When you make a new Node, you get a fresh, new one. Where does that happen in allTrees?
When you copy a node, like
```
a.left = n;
```
then both a.left and n point to the same node. Where does that happen in allTrees?
This sharing isn't a problem when your program doesn't mutate the data structure. (In fact, this is commonly done when you want to safely access data structures in parallel.) But it doesn't work for us—the remove method, which we want to test, mutates the tree on which it operates.
So, we need to make a copy of each tree.

Copying a tree seems generally useful, so let's add a method
```
public BinarySearchTree copy()
```
to the BinarySearchTree class.

How do you copy a tree?
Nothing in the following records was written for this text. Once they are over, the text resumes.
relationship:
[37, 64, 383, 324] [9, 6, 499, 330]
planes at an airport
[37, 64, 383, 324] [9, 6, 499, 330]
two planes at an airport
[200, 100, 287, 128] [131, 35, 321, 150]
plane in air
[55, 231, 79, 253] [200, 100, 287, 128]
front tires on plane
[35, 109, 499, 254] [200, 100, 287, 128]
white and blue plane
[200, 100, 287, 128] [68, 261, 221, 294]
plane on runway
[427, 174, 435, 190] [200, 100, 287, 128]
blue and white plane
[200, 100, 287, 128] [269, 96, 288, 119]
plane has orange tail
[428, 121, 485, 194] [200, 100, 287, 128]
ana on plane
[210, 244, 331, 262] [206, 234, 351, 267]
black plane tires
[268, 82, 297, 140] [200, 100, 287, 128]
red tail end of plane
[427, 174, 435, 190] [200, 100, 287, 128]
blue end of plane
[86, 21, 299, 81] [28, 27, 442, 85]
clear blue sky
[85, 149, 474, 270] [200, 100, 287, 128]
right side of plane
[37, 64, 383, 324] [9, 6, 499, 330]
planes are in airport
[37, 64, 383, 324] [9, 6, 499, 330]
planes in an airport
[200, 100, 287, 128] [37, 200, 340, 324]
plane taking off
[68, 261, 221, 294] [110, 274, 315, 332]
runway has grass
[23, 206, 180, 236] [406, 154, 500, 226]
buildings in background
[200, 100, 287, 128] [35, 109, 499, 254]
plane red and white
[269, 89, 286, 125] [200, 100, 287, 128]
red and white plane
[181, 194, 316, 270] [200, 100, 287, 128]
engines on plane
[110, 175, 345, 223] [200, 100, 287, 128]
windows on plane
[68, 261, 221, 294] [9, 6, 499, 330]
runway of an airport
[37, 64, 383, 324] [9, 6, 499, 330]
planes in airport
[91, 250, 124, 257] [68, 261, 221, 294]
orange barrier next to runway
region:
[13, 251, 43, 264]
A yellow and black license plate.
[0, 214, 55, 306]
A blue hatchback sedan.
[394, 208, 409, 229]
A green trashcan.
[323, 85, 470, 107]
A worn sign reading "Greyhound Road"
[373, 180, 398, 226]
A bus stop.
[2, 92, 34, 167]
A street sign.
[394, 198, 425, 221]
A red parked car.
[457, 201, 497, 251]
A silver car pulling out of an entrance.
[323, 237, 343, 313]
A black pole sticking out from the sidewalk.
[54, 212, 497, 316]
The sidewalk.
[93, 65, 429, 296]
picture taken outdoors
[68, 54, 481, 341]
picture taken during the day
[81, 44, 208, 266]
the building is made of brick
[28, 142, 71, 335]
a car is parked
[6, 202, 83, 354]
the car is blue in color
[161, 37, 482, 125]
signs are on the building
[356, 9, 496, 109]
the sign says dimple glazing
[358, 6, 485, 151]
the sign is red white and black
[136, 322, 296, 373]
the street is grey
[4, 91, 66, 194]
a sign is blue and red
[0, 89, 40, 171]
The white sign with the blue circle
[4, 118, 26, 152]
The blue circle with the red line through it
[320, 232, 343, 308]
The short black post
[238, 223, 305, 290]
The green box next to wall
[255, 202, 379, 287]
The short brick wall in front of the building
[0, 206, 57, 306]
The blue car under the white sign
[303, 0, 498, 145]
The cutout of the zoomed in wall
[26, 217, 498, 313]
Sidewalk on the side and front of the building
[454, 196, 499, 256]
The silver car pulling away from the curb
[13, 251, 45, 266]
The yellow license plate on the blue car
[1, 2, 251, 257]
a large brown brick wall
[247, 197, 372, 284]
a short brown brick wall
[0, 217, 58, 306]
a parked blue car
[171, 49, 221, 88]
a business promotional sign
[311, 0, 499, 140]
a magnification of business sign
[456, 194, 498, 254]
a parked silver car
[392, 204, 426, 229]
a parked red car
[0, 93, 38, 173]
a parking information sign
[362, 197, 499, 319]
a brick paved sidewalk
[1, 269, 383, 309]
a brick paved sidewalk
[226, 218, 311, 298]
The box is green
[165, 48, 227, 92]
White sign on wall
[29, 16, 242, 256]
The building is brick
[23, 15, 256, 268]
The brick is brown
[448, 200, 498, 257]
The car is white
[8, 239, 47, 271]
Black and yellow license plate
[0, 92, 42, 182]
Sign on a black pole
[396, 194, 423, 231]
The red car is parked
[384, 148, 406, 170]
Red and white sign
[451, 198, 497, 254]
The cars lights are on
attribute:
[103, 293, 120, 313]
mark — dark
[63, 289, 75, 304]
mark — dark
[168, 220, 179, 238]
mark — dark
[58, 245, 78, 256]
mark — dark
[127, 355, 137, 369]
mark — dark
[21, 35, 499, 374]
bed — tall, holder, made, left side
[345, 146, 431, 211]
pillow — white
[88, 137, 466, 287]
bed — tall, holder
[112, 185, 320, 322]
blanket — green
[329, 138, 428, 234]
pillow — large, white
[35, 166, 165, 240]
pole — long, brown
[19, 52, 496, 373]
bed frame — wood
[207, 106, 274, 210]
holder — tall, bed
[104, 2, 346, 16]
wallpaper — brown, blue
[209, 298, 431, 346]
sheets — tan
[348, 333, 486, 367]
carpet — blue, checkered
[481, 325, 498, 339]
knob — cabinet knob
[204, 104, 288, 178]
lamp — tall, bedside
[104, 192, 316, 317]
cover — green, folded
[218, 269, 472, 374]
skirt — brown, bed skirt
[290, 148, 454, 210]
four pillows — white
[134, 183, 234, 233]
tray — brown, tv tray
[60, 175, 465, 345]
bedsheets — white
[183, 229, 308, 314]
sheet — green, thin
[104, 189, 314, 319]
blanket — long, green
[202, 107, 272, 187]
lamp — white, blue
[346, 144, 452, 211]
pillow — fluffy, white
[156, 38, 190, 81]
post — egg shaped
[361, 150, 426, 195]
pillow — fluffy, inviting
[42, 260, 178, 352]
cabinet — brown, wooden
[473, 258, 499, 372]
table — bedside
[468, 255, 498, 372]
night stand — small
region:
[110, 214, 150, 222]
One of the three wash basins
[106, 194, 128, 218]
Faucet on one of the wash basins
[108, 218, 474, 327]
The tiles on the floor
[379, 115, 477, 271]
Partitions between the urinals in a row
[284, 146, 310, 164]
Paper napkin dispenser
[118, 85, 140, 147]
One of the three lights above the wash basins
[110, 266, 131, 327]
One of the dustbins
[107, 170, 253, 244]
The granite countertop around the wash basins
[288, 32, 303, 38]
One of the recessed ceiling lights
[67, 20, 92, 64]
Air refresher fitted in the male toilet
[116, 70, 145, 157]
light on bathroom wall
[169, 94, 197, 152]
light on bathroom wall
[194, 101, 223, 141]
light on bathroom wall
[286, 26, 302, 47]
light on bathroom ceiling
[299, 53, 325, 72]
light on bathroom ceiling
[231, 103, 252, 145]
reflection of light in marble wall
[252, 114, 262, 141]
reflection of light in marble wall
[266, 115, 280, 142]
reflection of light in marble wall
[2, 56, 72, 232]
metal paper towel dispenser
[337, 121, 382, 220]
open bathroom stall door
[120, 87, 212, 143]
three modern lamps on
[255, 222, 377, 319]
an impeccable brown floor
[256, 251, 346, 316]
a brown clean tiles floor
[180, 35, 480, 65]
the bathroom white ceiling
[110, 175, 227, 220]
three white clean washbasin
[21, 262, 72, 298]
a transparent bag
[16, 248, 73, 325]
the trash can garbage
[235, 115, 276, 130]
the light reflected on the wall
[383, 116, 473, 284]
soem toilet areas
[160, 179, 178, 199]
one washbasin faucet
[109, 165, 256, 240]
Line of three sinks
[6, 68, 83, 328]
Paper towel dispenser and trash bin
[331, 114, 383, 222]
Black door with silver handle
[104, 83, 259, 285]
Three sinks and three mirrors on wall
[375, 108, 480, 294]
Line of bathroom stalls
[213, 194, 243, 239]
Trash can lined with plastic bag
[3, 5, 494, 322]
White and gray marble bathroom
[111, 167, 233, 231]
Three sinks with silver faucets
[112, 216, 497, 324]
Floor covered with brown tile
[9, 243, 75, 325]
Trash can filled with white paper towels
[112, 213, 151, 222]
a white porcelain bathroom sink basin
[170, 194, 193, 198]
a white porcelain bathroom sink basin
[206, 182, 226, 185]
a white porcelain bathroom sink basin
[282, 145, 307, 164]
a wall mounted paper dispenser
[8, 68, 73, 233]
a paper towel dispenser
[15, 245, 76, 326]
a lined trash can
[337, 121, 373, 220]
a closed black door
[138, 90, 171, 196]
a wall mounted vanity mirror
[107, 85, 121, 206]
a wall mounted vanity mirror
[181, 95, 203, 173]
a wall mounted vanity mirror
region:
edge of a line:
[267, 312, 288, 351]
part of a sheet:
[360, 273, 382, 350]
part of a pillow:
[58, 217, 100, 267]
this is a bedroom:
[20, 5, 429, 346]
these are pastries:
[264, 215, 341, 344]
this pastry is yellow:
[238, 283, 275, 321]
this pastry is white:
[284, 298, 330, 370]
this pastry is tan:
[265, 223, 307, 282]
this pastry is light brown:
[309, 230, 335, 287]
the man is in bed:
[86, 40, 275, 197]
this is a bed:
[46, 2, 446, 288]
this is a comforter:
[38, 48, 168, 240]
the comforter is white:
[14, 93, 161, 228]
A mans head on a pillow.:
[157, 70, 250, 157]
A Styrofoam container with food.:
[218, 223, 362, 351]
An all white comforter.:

You construct a new root node and populate it with copies of the left and right subtrees. That's best done in a recursive method
```
public Node copy(Node n)
{
   if (n == null) return null;
   else
   {
      Node newRoot = ...;
      ...
      ...
      ...
      return newRoot;
   }
}
```
Add the copy methods to the BinarySearchTree class. What are your complete methods?
To test, change the line
```
System.out.println(t);
```
in Trees4 to
```
System.out.println(t.copy());
```
If you did everything right, you should get the same output.
Of course, that didn't fix our problem—we copied too late. Where do you need to copy?
Do that, and check the output. Is it now correct?

F. Finally—Testing Remove

Now we have all the parts ready for testing the remove method. Here's the plan. For a given n,
- Generate all tree shapes
- For each tree shape
  - Fill it with the numbers 1...n
  - For eack number k between 1 and n
  - - Make a copy
    - Remove k from the copy
    - Verify that the copy contains 1 ... n but not k
Add a JUnit class RemoveTest to your NetBeans project. What did you do to do that?
Add a method to the RemoveTest class
```
public void testRemove(int n)
```
Do just what the pseudocode did. Call Trees4.allTrees, Trees4.fill, find (in the BinarySearchTree), assertTrue, and assertFalse (from JUnit).

What is your method?
Now run the JUnit test. What happens?
That's because JUnit wants you to annotate test methods with @Test. What happens if you add @Test to public void testRemove(int n)?
That's because JUnit wants test methods to have no parameters. Remove that @Test and add
```
@Test public void testRemove6()
{
   testRemove(6);
}
```
What happens?
That's great, but of course we knew that the remove method worked. Just to see what happens when there is an error, locate the if statement
```
if (toBeRemoved.left == null) 
{
   newChild = toBeRemoved.right;
}
```
in BinarySearchTree.remove and inside the body, change right to left. Run the test again. What happens?

G. Reimplementing Remove

Now that we have a test that can tell us whether we are doing it right, let's reimplement the remove method. When you look at section 17.3.3 of your textbook, you will notice that the case “Removing a node with two children” makes an arbitrary choice. The node to be removed is replaced with the smallest value in the right subtree, when it could equally well be replaced with the largest value in the left subtree.
Consider this BST:
```
          2
        /   \
      1       7
           /     \
         4         11
        / \        /  \
       3   5     10    12
            \    /
             6  8
                 \
                  9
```
We want to remove 7.

How does the removal unfold, as described in the book?
How would the removal unfold if you implemented it in the alternate way, replacing 7 with the largest value in the left subtree?
Now change the remove method to do that. List all the changes that you had made.
Run the test. Did it pass?
If it didn't, what mistake(s) did you make?